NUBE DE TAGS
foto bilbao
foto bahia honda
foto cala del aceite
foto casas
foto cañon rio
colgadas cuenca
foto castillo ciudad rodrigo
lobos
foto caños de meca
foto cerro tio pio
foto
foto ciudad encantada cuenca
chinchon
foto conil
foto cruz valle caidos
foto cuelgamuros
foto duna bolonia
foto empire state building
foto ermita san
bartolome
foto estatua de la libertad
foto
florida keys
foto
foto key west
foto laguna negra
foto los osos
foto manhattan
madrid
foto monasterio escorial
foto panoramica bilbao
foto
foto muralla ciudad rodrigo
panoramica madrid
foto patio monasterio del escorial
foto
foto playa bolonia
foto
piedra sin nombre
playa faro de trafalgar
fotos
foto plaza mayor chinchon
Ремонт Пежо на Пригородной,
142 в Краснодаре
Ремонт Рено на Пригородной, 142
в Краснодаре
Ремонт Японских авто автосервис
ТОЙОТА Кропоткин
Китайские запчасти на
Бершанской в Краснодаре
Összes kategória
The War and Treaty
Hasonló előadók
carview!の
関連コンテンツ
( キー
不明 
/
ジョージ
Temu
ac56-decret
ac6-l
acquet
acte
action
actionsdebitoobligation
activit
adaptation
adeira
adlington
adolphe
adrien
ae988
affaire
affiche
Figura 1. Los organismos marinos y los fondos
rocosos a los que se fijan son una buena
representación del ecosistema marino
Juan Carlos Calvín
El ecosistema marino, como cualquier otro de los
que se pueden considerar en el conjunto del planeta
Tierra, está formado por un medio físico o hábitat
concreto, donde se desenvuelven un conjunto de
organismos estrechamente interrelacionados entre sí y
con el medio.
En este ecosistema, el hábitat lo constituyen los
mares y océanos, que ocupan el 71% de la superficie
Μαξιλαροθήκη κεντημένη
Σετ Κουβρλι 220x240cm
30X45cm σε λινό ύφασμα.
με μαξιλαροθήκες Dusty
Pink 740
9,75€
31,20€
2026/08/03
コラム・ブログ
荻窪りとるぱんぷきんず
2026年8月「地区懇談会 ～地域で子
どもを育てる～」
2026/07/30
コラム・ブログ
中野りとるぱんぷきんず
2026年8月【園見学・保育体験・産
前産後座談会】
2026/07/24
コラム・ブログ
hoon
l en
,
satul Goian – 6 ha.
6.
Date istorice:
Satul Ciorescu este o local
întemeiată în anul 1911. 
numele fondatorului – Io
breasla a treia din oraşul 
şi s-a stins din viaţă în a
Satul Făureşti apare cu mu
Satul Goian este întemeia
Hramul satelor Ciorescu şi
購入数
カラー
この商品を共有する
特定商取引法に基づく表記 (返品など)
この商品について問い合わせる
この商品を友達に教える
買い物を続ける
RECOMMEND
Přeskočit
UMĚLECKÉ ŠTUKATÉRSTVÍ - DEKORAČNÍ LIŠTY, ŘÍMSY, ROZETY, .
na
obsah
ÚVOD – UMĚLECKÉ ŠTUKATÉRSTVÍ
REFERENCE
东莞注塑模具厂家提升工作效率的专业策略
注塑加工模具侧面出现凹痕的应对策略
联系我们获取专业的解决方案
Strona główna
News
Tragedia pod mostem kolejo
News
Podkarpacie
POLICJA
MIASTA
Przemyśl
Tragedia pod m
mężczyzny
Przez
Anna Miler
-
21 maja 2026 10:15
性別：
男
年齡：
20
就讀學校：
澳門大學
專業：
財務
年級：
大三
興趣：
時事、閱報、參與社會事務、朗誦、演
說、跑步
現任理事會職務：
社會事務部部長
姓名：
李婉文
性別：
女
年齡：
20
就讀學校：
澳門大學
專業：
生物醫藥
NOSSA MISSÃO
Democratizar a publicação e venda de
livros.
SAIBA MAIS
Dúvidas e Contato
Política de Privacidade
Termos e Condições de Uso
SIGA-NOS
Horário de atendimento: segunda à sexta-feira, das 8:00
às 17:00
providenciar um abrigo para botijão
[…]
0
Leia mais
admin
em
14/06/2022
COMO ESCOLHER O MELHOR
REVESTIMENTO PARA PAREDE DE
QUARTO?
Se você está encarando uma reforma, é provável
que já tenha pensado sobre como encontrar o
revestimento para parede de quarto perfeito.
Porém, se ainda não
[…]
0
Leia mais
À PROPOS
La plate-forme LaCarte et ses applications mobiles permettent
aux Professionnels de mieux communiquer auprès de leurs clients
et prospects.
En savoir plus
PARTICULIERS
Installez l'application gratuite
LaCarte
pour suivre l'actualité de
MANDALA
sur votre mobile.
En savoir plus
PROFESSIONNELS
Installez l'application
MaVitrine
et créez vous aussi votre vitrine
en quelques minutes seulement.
----------
Directive:
Return each line from the records above that contains the string "cuenca". Matching is case-sensitive.

Answer section:
colgadas cuenca
foto ciudad encantada cuenca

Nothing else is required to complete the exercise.